In this lesson we will:
- Introduce the concept of functions and the value they bring;
- Describe lambda functions which are defined in SQL directly within ClickHouse;
- Describe executable functions which are defined in external programming languages and configured into ClickHouse.
Introduction To Functions
ClickHouse queries and statements can incorporate a number of built-in functions that implement things like numeric operations, logical operators, working with JSON or manipulating strings. The following are examples of using these built in functions:
SELECT randNormal(10, 2) FROM numbers(10);
SELECT isValidJSON('{"hello": "world"}');
It is also possible to extend ClickHouse by adding bespoke functions which can then be used in the same way as part of SQL statements. These functions can help to make our queries more concise, flexible and modular by breaking out logic into a reusable piece of logic.

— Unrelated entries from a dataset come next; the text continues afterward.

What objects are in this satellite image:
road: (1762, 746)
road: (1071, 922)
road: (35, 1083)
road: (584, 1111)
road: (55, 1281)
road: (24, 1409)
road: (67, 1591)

There are two types of functions available to us as ClickHouse developers - lambda functions defined in SQL, or executable functions defined in other programming languages.
Lambda Functions
The most common approach to defining functions is do so using the CREATE FUNCTION statement directly within ClickHouse.
This involves specifying a lambda function which takes one or more paraneters, applies the business logic, then returns some value.

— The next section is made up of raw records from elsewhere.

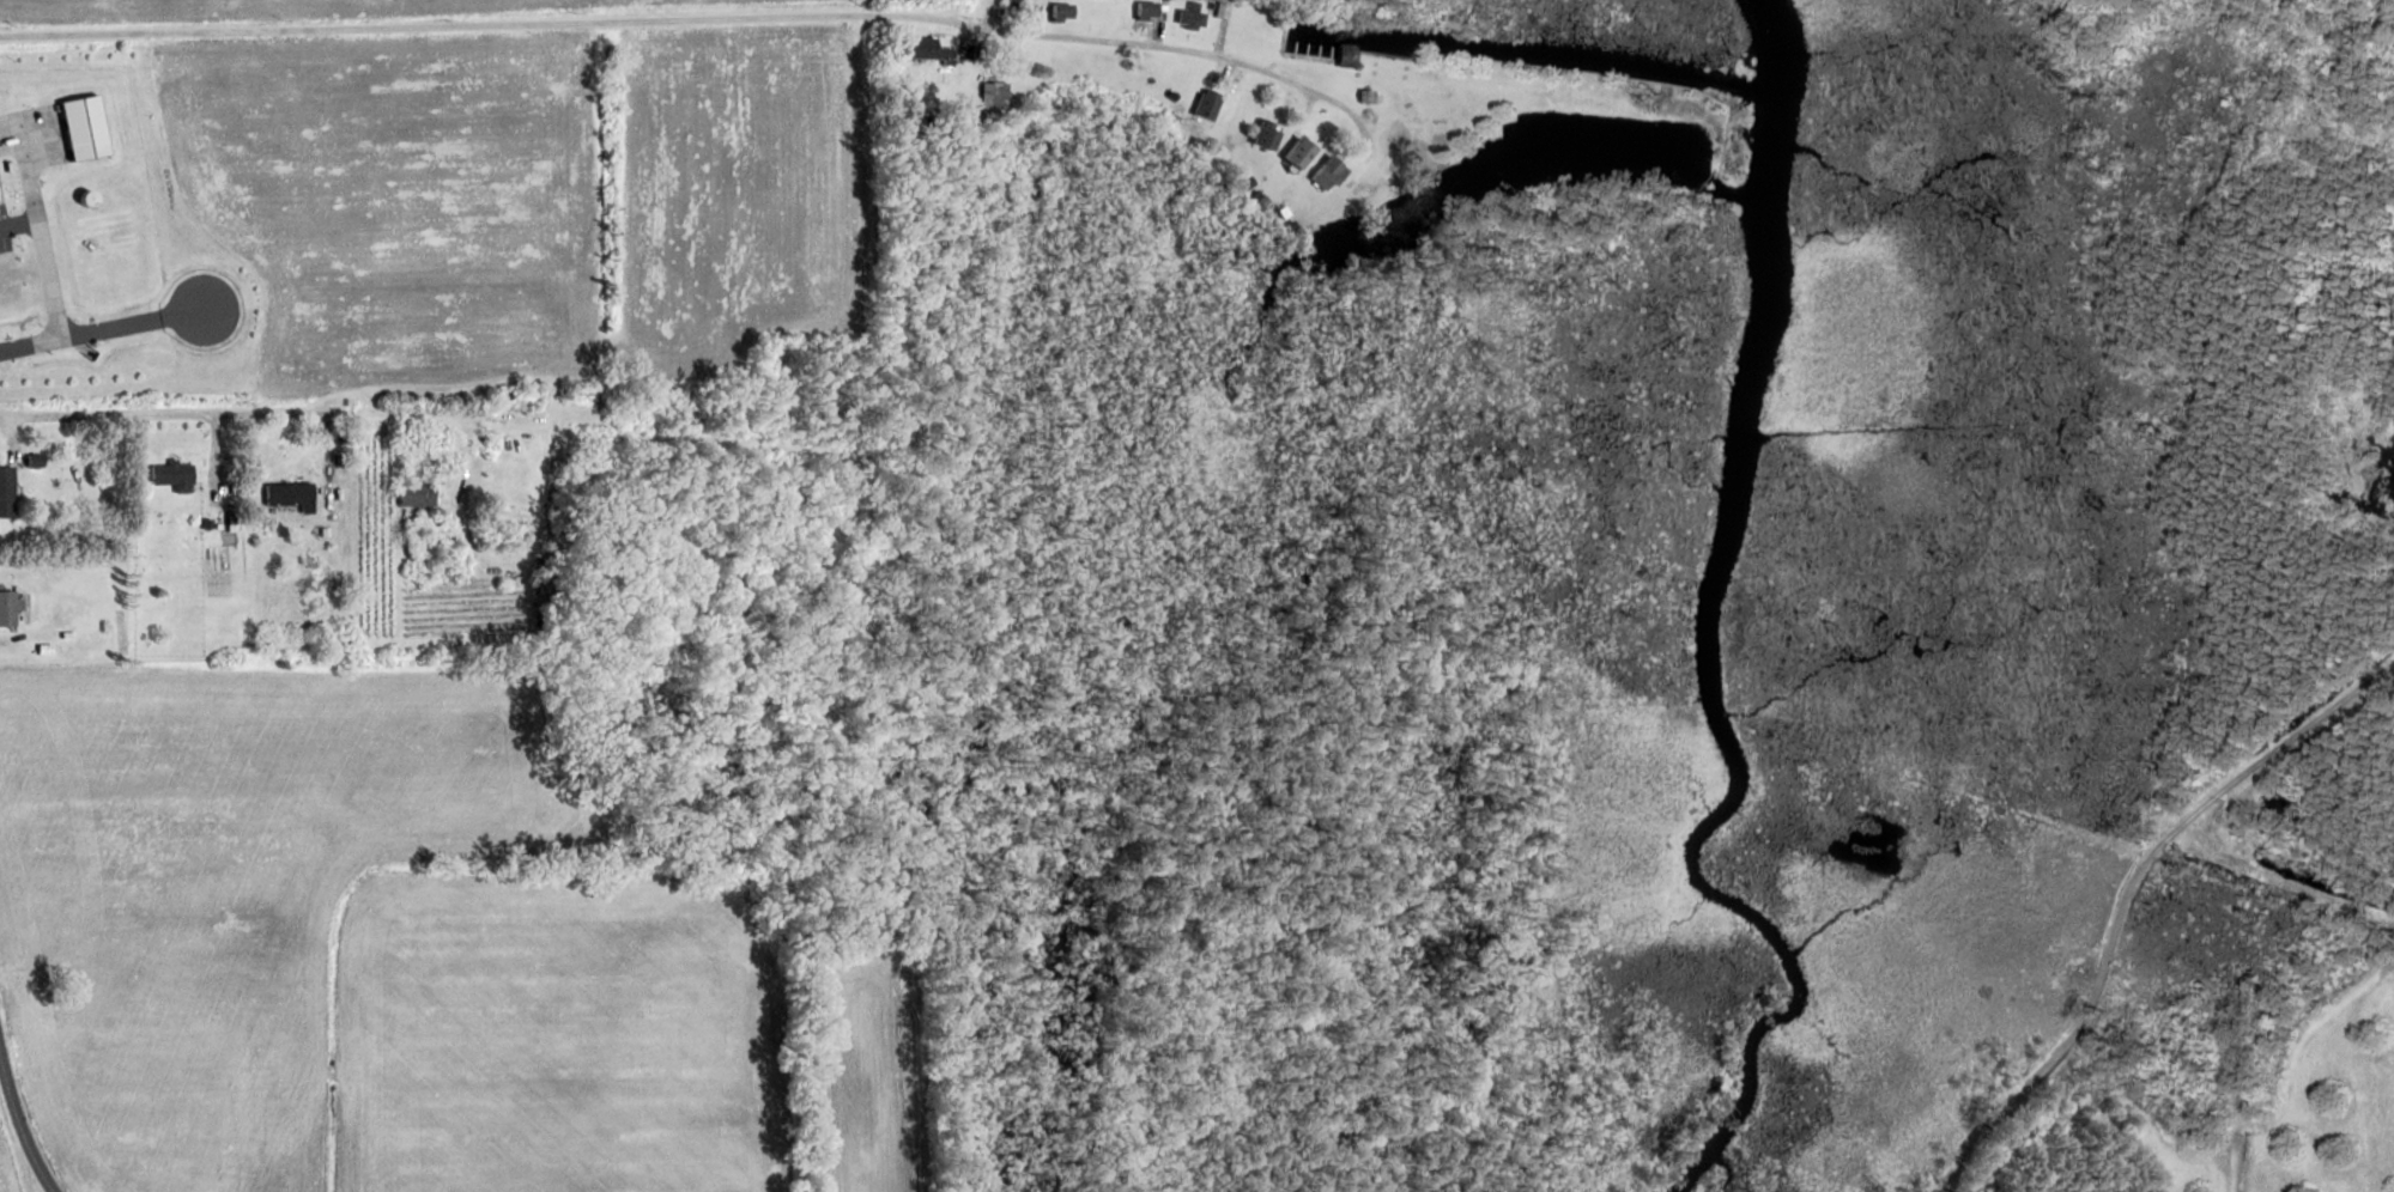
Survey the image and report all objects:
building: (1017, 4)
crop: (270, 8)
building: (1032, 8)
building: (1221, 9)
building: (1065, 11)
building: (1142, 11)
building: (1187, 16)
road: (694, 18)
road: (996, 18)
road: (1156, 32)
road: (1219, 38)
road: (973, 40)
pier: (1295, 48)
building: (930, 49)
pier: (1307, 50)
pier: (1319, 52)
pier: (1330, 53)
building: (1343, 55)
road: (1226, 71)
building: (1169, 95)
road: (1276, 95)
building: (1365, 96)
building: (996, 98)
building: (1202, 105)
road: (1308, 110)
building: (935, 120)
building: (87, 126)
building: (1262, 135)
building: (1194, 142)
road: (1361, 148)
building: (1296, 153)
building: (1325, 173)
building: (1244, 183)
crop: (744, 193)
building: (92, 196)
storage tank: (92, 196)
building: (1256, 198)
crop: (401, 201)
building: (1280, 211)
road: (19, 223)
road: (39, 223)
building: (1288, 225)
parking lot: (5, 230)
road: (102, 329)
building: (586, 390)
building: (506, 395)
road: (166, 413)
road: (415, 416)
road: (521, 428)
road: (11, 438)
road: (217, 457)
road: (331, 458)
building: (38, 460)
building: (174, 475)
building: (8, 491)
building: (419, 493)
building: (294, 495)
building: (234, 521)
building: (209, 522)
building: (327, 532)
building: (545, 586)
building: (10, 608)
road: (10, 643)
building: (47, 648)
road: (2278, 883)
crop: (232, 890)
road: (2124, 895)
crop: (554, 1035)
road: (2287, 1074)
crop: (871, 1079)
road: (20, 1126)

For instance, we can create a function called odd_or_even which takes an integer and returns a string odd or even in the following way:
CREATE FUNCTION odd_or_even AS (n) -> if(n % 2, 'odd', 'even');
Once defined, this can then be used inline in a SQL statement:
SELECT odd_or_even(3)
Outputs:
odd
Of course, this is a very simple example, but we could implement more complex business logic specific to your domain.
The advantage of this is that the logic is defined in one place which can be reused through your application, making future maintenence easier. It also helps to make the queries where the function is used more descriptive and concise.
Executable Functions
It is also possible to define executable UDFs which are are defined in external programming or scripting languages which are then integrated into ClickHouse by adding entries into configuration files.
This is more flexible because it is possible to use the full features of your programming environment including complex business logic and integration with external libraries.
The disadvantage is the performance in that they could be slow to execute. Each time we call the function, we have to call out of process.
Nonetheless, these executable functions still have potential value.